* **THE PROBLEM**
Your task is to give the records again exactly. Leave each picture out.

Start of SOURCE MATERIAL

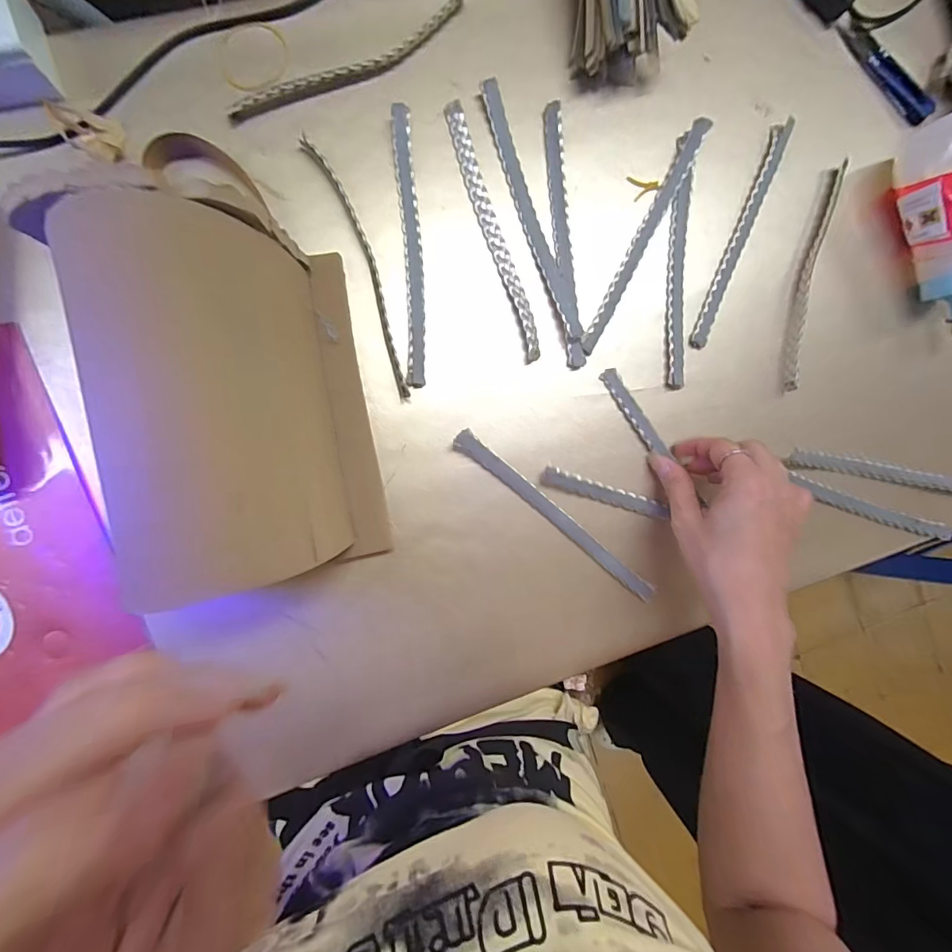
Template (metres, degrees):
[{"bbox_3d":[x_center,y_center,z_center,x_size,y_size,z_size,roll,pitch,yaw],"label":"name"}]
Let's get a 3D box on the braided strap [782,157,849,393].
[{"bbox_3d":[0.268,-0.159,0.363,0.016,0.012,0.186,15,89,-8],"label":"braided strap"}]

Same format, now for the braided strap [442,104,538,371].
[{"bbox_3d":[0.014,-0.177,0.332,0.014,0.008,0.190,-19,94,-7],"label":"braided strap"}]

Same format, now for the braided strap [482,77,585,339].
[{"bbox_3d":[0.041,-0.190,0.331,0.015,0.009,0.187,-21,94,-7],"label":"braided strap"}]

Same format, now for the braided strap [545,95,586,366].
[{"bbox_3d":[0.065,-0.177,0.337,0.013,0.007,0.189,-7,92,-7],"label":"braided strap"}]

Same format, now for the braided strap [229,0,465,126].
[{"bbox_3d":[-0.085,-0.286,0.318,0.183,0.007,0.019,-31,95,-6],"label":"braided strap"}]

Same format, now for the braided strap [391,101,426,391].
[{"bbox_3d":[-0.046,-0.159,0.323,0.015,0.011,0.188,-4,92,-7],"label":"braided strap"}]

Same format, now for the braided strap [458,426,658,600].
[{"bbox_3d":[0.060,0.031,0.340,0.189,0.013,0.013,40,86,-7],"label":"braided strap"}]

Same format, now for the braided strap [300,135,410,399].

End of SOURCE MATERIAL

* **SOLUTION BELOW**
Template (metres, degrees):
[{"bbox_3d":[x_center,y_center,z_center,x_size,y_size,z_size,roll,pitch,yaw],"label":"name"}]
Let's get a 3D box on the braided strap [782,157,849,393].
[{"bbox_3d":[0.268,-0.159,0.363,0.016,0.012,0.186,15,89,-8],"label":"braided strap"}]

Same format, now for the braided strap [442,104,538,371].
[{"bbox_3d":[0.014,-0.177,0.332,0.014,0.008,0.190,-19,94,-7],"label":"braided strap"}]

Same format, now for the braided strap [482,77,585,339].
[{"bbox_3d":[0.041,-0.190,0.331,0.015,0.009,0.187,-21,94,-7],"label":"braided strap"}]

Same format, now for the braided strap [545,95,586,366].
[{"bbox_3d":[0.065,-0.177,0.337,0.013,0.007,0.189,-7,92,-7],"label":"braided strap"}]

Same format, now for the braided strap [229,0,465,126].
[{"bbox_3d":[-0.085,-0.286,0.318,0.183,0.007,0.019,-31,95,-6],"label":"braided strap"}]

Same format, now for the braided strap [391,101,426,391].
[{"bbox_3d":[-0.046,-0.159,0.323,0.015,0.011,0.188,-4,92,-7],"label":"braided strap"}]

Same format, now for the braided strap [458,426,658,600].
[{"bbox_3d":[0.060,0.031,0.340,0.189,0.013,0.013,40,86,-7],"label":"braided strap"}]

Same format, now for the braided strap [300,135,410,399].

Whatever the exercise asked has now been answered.